> Work order
You are asked to filter the data below and copy every line holding "Gaussian".

Data items:
Content starts
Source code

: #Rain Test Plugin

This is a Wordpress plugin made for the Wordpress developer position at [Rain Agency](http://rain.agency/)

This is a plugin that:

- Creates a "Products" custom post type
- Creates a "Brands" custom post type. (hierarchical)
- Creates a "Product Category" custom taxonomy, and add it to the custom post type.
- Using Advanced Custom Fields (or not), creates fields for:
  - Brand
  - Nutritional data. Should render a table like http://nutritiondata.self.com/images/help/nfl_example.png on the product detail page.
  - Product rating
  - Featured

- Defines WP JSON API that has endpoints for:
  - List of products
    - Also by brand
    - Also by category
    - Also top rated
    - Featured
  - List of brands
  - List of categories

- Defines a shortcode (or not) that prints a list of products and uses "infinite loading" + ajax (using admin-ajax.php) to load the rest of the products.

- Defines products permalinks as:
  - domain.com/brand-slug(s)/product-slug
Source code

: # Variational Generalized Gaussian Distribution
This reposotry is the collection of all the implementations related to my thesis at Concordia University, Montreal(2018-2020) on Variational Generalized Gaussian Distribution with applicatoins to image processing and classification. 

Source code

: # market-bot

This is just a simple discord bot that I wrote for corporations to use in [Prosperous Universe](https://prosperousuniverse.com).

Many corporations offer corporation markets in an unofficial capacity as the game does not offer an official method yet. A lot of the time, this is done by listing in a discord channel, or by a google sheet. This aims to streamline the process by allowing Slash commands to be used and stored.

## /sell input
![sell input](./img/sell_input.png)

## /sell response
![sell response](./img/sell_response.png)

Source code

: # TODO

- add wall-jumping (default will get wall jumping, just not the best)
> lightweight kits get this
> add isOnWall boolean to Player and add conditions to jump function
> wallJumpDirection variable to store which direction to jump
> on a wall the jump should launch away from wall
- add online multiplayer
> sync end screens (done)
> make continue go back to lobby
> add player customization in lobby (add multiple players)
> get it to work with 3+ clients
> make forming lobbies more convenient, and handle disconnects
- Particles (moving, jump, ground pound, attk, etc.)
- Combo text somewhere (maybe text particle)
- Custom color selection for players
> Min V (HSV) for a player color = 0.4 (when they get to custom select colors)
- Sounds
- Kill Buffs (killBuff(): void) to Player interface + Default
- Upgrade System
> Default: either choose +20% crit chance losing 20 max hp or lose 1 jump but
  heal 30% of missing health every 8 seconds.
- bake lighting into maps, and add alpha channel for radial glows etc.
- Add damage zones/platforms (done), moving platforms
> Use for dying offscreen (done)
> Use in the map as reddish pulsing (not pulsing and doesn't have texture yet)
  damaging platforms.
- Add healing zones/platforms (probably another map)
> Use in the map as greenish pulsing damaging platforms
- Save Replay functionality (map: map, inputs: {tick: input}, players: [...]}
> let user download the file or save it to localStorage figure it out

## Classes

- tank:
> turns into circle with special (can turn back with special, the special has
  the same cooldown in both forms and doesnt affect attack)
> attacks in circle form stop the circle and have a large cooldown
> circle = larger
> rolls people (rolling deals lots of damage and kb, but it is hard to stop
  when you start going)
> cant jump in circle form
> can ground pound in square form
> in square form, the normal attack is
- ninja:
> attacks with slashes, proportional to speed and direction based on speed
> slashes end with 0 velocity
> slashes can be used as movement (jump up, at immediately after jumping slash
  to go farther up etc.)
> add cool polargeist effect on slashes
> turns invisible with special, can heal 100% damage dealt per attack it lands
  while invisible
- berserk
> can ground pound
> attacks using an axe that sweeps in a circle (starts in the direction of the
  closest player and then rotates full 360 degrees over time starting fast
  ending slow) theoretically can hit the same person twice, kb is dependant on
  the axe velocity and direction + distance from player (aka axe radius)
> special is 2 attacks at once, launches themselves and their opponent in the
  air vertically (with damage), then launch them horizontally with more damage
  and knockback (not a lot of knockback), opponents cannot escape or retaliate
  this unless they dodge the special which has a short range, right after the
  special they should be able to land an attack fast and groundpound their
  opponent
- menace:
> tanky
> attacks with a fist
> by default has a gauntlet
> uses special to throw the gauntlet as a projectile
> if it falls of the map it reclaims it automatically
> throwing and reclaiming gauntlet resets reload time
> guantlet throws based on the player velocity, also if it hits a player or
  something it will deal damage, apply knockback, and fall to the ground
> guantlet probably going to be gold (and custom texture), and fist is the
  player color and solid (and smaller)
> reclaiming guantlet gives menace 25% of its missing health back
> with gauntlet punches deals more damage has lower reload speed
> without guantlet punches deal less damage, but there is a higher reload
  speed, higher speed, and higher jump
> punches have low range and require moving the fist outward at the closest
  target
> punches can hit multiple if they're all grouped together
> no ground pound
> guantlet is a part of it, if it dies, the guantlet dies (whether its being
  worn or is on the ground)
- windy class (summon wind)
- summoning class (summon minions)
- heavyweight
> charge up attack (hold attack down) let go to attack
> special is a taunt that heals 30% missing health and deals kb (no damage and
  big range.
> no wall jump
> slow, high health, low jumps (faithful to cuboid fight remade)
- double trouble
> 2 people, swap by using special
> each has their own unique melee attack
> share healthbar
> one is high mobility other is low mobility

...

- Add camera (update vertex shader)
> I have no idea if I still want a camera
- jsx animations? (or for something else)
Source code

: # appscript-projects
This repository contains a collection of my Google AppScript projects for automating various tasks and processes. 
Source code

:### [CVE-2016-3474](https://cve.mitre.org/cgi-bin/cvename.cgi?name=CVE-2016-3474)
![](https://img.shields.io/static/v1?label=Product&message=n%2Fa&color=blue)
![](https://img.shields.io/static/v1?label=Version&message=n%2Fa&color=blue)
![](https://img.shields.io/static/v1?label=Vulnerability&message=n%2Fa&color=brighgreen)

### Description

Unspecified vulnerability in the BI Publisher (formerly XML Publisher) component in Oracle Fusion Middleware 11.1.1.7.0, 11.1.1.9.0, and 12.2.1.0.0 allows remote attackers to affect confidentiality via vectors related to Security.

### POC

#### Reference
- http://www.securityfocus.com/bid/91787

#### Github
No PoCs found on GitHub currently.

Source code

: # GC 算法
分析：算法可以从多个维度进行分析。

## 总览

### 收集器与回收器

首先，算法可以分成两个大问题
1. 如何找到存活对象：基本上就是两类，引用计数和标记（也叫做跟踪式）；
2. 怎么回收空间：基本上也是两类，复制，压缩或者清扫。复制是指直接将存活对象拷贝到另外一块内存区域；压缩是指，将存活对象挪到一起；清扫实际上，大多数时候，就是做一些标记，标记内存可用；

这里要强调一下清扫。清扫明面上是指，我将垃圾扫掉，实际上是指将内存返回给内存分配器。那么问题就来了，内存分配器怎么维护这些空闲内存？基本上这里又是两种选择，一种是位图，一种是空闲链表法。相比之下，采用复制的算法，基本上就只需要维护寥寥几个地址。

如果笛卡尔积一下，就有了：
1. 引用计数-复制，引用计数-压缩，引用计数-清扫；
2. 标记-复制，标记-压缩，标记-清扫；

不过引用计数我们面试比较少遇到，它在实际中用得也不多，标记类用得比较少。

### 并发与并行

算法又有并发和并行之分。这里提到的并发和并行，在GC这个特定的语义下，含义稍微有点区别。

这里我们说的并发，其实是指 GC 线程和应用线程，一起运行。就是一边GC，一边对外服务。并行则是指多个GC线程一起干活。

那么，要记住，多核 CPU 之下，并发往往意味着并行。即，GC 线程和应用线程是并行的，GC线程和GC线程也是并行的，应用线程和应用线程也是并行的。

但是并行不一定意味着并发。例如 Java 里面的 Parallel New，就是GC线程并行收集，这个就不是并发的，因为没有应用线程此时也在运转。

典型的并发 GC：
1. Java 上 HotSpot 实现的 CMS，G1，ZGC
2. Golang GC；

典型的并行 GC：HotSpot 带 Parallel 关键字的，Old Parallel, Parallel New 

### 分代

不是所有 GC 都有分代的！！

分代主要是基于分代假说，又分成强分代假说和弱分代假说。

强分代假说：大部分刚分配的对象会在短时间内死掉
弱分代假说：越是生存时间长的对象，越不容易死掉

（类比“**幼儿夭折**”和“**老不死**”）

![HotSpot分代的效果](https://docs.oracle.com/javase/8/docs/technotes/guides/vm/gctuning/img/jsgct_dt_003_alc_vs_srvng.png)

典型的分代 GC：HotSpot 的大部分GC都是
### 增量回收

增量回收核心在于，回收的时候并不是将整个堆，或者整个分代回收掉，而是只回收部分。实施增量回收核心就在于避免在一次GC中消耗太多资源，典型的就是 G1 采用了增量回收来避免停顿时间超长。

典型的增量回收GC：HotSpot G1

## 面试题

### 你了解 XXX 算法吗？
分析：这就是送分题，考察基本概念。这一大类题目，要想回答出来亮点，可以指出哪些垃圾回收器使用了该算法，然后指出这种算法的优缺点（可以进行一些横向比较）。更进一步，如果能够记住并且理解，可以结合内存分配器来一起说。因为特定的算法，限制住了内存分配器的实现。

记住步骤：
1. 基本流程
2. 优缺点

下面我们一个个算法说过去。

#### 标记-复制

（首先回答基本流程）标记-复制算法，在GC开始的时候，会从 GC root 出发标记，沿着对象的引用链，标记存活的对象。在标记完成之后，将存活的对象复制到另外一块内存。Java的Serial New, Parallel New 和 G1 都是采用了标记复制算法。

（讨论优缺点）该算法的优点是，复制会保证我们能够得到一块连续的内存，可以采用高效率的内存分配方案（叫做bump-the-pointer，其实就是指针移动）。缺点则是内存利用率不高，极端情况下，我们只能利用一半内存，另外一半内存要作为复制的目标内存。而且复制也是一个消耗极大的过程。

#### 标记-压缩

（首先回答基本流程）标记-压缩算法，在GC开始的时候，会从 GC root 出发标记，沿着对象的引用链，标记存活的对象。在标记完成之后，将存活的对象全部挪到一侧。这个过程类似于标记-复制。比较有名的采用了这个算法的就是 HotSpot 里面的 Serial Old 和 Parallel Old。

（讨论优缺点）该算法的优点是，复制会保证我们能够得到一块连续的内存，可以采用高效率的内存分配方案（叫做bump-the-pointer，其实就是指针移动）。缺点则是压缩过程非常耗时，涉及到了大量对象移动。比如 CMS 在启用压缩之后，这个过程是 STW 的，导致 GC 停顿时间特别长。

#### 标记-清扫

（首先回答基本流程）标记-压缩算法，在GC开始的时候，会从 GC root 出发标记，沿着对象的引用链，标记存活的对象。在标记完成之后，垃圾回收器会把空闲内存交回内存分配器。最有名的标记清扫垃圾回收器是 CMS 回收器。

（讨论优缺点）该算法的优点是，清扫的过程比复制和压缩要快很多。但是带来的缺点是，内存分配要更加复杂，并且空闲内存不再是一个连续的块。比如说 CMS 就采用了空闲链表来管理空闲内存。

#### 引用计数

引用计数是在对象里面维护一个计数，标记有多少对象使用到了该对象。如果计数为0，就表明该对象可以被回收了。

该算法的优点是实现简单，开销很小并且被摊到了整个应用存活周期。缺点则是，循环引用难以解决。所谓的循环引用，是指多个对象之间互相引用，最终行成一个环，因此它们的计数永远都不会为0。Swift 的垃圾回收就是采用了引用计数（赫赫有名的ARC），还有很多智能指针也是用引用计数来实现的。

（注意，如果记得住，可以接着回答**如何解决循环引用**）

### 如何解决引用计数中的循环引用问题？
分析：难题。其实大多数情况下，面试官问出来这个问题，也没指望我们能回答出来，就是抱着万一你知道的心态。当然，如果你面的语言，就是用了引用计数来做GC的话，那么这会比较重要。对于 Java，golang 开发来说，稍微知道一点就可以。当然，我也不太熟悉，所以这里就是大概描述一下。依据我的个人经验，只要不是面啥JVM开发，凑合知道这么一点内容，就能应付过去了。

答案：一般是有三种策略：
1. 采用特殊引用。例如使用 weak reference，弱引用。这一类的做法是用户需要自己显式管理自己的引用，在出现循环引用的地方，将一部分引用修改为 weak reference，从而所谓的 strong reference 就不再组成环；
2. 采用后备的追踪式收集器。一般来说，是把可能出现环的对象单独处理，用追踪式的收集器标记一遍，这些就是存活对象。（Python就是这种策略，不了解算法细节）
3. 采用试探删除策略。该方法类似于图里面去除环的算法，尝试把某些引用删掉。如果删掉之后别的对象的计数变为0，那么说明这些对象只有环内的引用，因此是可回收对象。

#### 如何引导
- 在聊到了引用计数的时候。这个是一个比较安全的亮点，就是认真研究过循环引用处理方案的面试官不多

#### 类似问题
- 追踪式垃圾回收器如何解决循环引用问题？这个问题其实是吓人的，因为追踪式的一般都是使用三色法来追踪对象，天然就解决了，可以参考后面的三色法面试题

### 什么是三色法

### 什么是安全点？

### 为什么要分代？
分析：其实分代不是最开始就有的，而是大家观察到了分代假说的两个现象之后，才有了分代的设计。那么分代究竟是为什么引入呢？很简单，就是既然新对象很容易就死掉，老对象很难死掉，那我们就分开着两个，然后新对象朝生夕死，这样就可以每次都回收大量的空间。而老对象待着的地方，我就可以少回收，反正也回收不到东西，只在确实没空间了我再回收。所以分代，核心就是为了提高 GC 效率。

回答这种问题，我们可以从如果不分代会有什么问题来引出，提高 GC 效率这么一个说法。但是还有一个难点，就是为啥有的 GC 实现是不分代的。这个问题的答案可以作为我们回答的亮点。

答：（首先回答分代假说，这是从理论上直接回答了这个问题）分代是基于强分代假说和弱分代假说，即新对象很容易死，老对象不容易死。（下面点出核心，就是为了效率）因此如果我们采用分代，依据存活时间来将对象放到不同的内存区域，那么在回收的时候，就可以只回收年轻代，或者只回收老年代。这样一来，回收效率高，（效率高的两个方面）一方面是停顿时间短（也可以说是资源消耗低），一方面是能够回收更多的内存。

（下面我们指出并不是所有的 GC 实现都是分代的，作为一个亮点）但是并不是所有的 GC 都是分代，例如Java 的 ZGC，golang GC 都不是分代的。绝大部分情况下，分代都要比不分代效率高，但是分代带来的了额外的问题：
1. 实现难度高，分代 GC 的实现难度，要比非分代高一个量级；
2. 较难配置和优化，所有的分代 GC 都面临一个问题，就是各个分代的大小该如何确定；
Content ends
> Response
: # Variational Generalized Gaussian Distribution
This reposotry is the collection of all the implementations related to my thesis at Concordia University, Montreal(2018-2020) on Variational Generalized Gaussian Distribution with applicatoins to image processing and classification. 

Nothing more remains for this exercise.